As Christians, we must constantly remind ourselves not to base our identity — our view of ourselves and our worth — on what other people say or think about us. Who we are and our value is determined by what Christ says about us. Others may criticize us, ignore us, or unfollow us, but that doesn’t affect who we really are. We are who Christ says we are.
In case you’e wondering what He says about you, here’s a short list.
You are a new creation (2 Corinthians 5:17)
You are forgiven, and your sins are washed away (Ephesians 1:7)
You are more than a conqueror (Romans 8:37)
You are God’s masterpiece (Ephesians 2:10 NLT)
You are the light of the world (Matthew 5:14)

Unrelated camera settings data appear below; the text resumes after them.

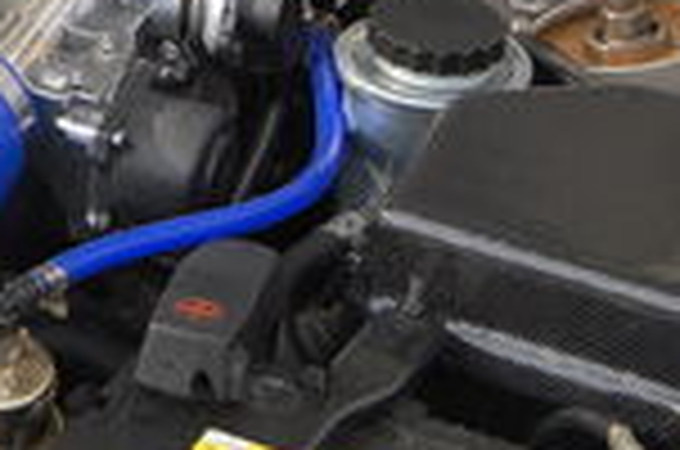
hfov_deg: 9.8
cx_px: -329
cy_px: -153
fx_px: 3845
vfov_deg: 6.6
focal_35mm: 204
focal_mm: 32
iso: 200
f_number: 6.3
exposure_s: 1/160
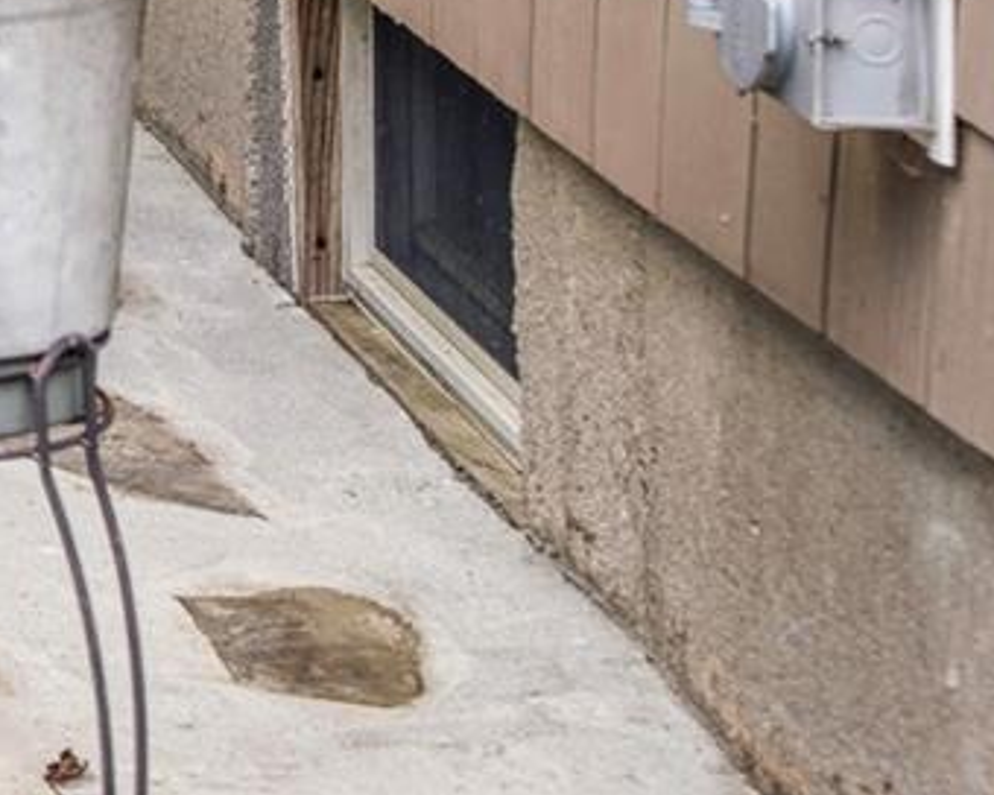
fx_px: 5825
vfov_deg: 7.3
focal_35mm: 198
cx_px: -1856
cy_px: -1089
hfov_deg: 8.4
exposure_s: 1/125
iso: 100
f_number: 5
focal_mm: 35
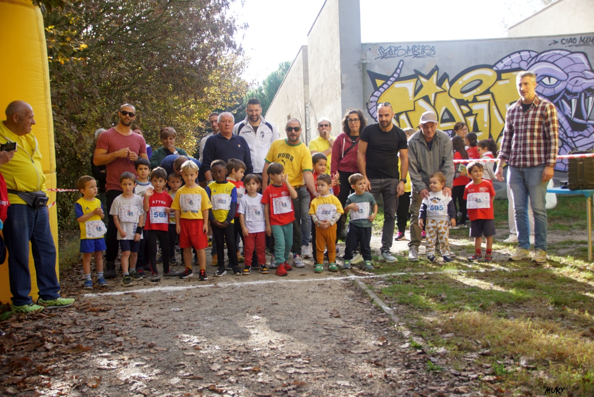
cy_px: 198
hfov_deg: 46.4
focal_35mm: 42
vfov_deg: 31.9
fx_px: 693
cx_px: 297
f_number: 4
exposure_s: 1/320
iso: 320
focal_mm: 28
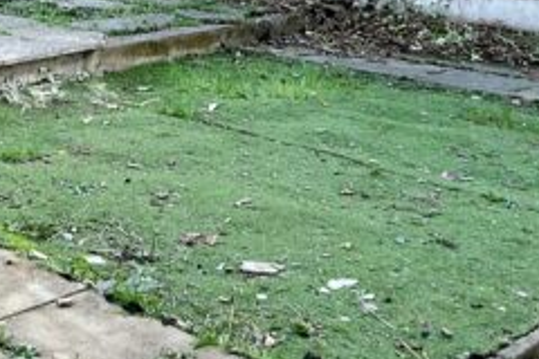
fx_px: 958
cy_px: -59
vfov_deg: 20.1
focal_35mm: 64
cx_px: -36
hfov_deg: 28.8
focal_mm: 10
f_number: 4
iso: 200
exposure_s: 1/75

You are filled with the same Spirit that raised Christ from the dead (Romans 8:11)
You are a joint heir with Christ (Romans 8:17)
You are Christ’s divine representative to this world (2 Corinthians 5:20)
You are the righteousness of God in Christ (2 Corinthians 5:21)
You are greatly loved by God (John 14:20-23)
No matter what anyone says or implies, you do not need to be moved by their words. You are secure in Christ and Christ alone. Thou shalt not base your identity on what people think.
So there you have the ten commandments for using social media. It can be tempting to view these like we often view the Ten Commandments that God gave to Moses — as burdens that limit what we can and can’t do. But in truth, God’s commandments are supreme blessings that free us to serve Him faithfully and to live joyfully. In the same way, I pray these ten commandments of social media will provide live-giving and life-protecting boundaries that enable you to enjoy relating to others online without losing focus on what matters most.
So post, tweet, click, snap, text, chat, comment, and enjoy it all. But do it all out of the overflow of your love for God and love for people. Use technology, but don’t let it overtake your life. Enjoy the benefits of technology, but don’t let it define you.
Whatever you do, do it all for the glory of God.